-- Opening Marker --

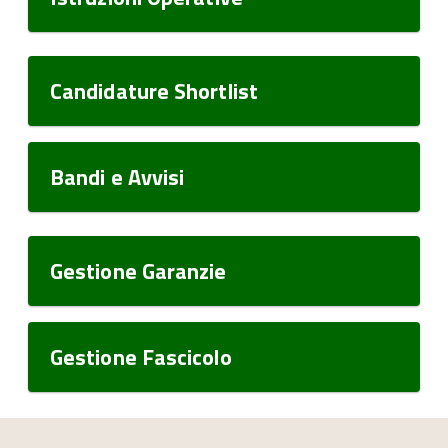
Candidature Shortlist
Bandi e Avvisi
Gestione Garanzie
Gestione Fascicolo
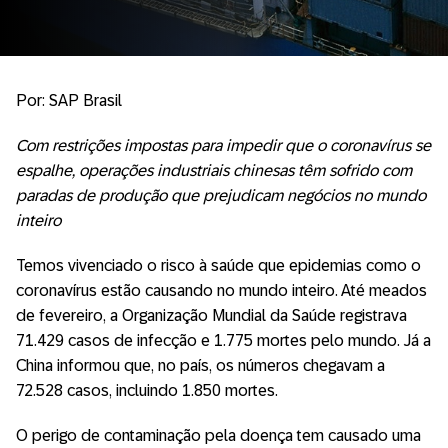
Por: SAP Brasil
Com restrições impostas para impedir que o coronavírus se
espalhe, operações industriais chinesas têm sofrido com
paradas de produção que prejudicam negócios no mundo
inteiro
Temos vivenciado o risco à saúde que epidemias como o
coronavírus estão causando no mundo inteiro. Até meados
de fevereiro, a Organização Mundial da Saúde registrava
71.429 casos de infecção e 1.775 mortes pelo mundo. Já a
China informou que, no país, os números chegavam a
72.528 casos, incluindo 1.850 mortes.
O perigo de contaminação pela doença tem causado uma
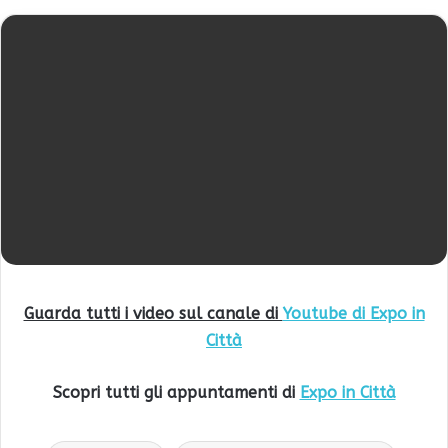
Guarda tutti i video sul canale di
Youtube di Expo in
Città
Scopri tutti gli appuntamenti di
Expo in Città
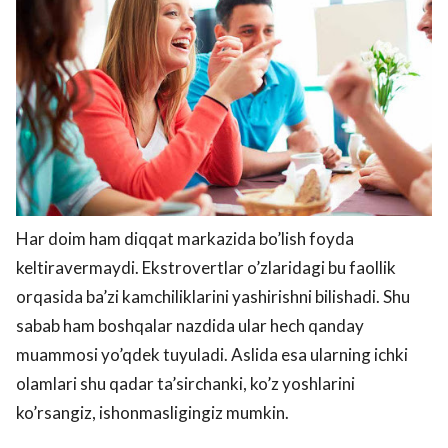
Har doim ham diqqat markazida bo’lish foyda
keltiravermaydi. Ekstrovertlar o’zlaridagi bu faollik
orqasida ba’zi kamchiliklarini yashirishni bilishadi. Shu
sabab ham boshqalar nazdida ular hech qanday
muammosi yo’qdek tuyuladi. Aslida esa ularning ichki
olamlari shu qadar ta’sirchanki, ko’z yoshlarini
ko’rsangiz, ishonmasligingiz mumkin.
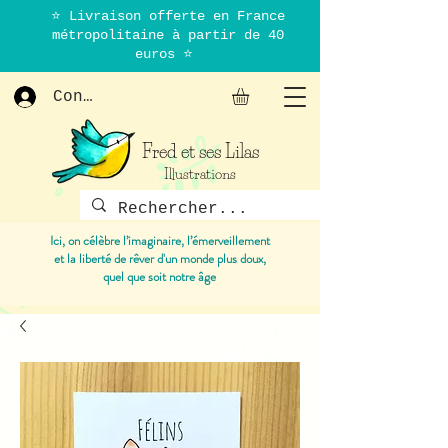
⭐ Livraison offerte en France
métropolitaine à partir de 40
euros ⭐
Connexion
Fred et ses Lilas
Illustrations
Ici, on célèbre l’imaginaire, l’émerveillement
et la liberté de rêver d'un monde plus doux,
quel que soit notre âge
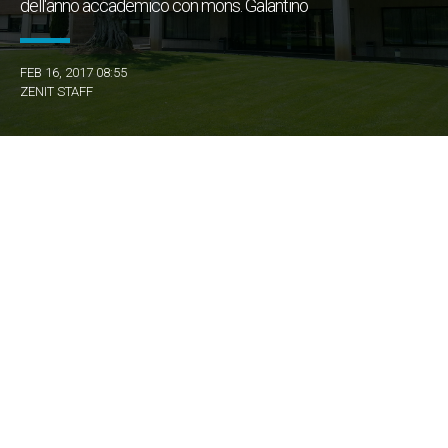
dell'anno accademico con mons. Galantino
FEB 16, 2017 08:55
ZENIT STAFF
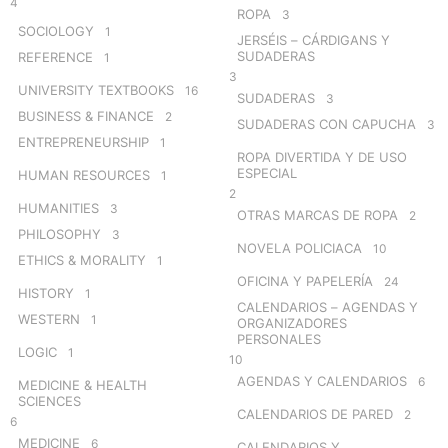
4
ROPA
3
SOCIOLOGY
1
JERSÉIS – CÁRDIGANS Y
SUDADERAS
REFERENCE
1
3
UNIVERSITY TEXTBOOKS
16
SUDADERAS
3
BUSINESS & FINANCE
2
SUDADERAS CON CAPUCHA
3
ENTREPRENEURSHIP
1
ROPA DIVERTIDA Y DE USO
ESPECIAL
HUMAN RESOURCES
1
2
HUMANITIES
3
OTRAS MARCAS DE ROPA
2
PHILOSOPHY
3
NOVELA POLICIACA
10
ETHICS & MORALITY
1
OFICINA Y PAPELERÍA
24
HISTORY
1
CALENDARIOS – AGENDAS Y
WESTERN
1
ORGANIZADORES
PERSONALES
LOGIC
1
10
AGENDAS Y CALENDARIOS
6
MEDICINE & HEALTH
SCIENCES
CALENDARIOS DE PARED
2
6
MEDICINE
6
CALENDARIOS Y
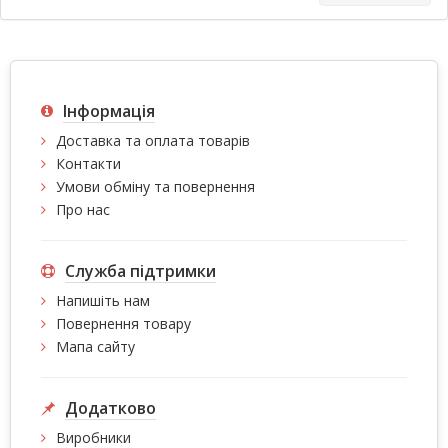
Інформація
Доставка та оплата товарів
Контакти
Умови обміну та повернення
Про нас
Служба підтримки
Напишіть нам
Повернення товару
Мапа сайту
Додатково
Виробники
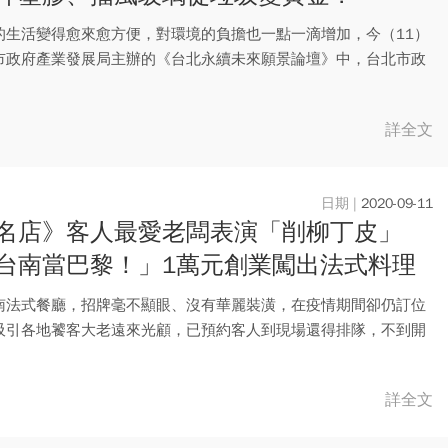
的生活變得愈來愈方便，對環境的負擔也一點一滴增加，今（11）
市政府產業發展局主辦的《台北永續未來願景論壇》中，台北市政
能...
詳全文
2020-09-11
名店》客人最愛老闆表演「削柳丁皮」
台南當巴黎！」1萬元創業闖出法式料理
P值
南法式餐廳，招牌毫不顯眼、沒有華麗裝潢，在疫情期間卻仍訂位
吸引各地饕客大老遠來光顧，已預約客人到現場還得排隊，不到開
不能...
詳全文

-- Closing Marker --
-- Opening Marker --

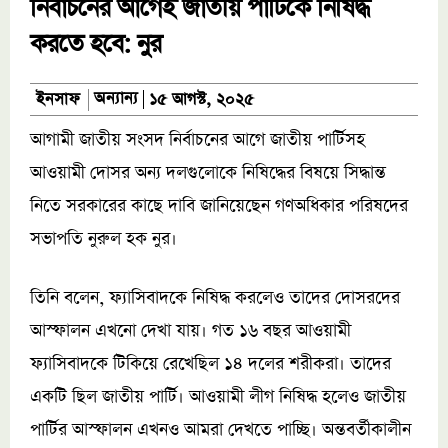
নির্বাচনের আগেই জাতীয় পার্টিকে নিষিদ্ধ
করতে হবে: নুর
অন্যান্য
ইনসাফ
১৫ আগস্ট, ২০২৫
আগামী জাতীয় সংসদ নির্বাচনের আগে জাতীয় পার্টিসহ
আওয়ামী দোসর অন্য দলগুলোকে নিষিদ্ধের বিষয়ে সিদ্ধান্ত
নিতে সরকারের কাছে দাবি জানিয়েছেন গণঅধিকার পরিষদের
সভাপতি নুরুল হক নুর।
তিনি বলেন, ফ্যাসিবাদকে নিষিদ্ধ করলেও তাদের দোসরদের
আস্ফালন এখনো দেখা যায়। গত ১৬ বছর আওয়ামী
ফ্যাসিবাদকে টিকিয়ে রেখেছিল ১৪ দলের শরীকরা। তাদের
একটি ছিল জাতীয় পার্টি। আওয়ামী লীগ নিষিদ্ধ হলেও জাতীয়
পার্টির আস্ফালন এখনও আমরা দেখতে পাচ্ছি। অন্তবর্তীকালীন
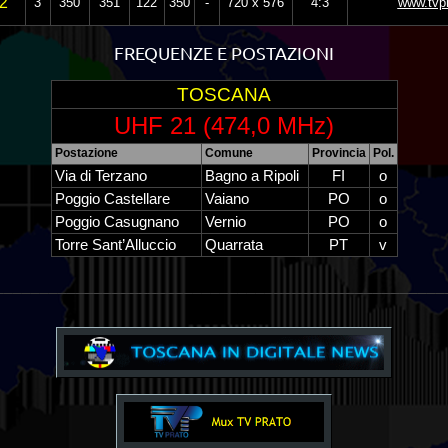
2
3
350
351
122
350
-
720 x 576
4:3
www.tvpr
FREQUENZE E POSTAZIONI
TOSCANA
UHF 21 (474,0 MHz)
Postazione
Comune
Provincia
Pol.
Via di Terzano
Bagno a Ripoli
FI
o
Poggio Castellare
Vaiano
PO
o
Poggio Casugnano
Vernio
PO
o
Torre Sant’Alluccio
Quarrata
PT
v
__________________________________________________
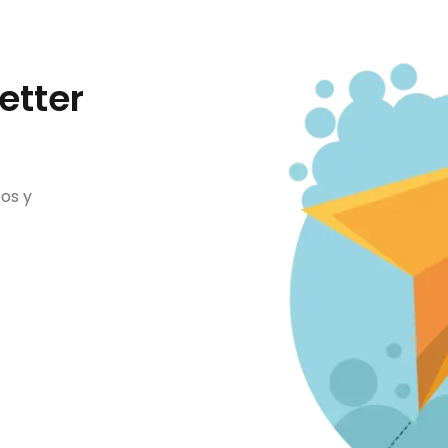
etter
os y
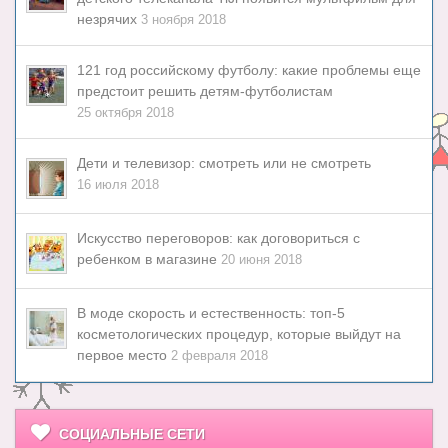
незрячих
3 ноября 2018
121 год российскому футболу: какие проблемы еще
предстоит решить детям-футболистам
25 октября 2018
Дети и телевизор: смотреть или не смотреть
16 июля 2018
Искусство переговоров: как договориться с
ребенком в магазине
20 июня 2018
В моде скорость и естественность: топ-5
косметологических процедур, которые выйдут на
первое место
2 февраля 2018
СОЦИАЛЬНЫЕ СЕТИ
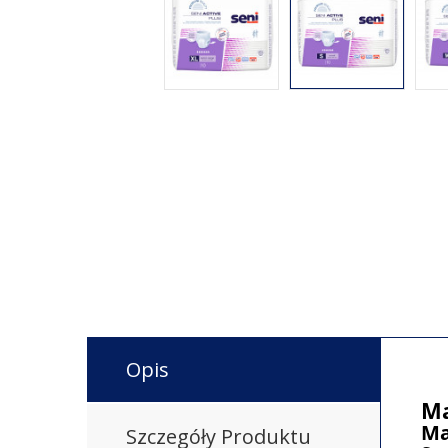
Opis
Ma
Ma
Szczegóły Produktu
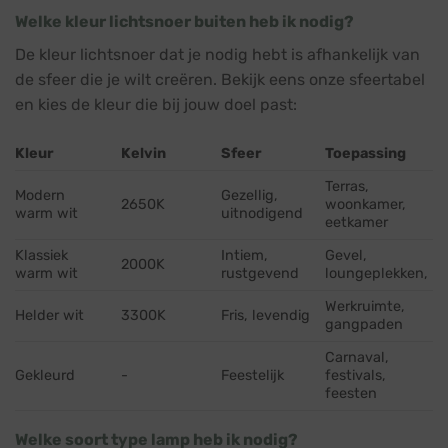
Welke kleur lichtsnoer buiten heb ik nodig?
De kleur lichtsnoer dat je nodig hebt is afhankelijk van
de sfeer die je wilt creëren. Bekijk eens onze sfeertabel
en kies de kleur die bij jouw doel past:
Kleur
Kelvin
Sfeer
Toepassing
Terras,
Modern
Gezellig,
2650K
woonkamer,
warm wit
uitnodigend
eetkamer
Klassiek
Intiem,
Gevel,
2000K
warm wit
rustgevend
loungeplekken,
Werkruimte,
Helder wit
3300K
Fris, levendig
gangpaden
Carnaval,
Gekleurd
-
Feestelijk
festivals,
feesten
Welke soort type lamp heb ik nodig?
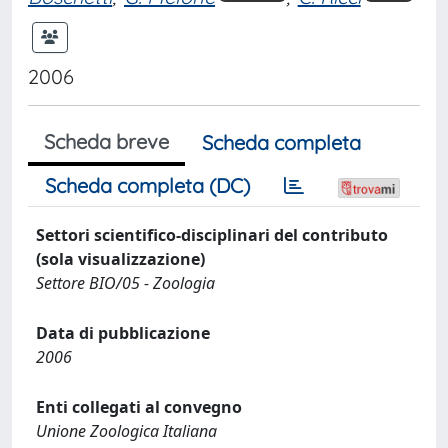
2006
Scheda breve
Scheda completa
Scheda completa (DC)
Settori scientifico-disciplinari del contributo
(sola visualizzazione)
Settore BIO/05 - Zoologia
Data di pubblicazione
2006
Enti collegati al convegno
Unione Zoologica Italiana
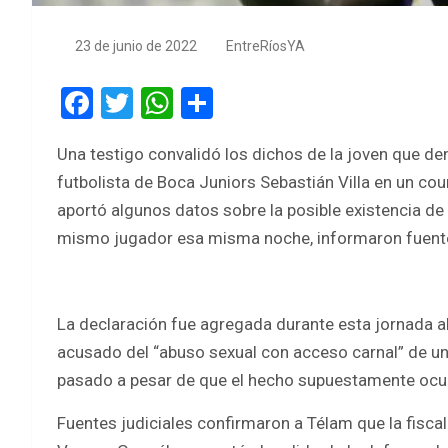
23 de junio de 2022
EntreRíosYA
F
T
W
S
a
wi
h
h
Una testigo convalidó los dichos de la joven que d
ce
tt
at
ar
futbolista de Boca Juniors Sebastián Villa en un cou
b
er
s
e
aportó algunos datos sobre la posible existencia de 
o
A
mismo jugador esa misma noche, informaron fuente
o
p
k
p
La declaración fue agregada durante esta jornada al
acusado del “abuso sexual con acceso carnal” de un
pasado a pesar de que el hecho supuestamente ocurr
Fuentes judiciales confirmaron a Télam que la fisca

-- Closing Marker --

* _PROMPT_: Within the listing above, write out the stretch from the line with "Candidature Shortlist" through the line with "coronavírus estão causando" exactly. Any pictures are to be left out.

* _SOLUTION TO THE EXERCISE_:
Candidature Shortlist
Bandi e Avvisi
Gestione Garanzie
Gestione Fascicolo
Por: SAP Brasil
Com restrições impostas para impedir que o coronavírus se
espalhe, operações industriais chinesas têm sofrido com
paradas de produção que prejudicam negócios no mundo
inteiro
Temos vivenciado o risco à saúde que epidemias como o
coronavírus estão causando no mundo inteiro. Até meados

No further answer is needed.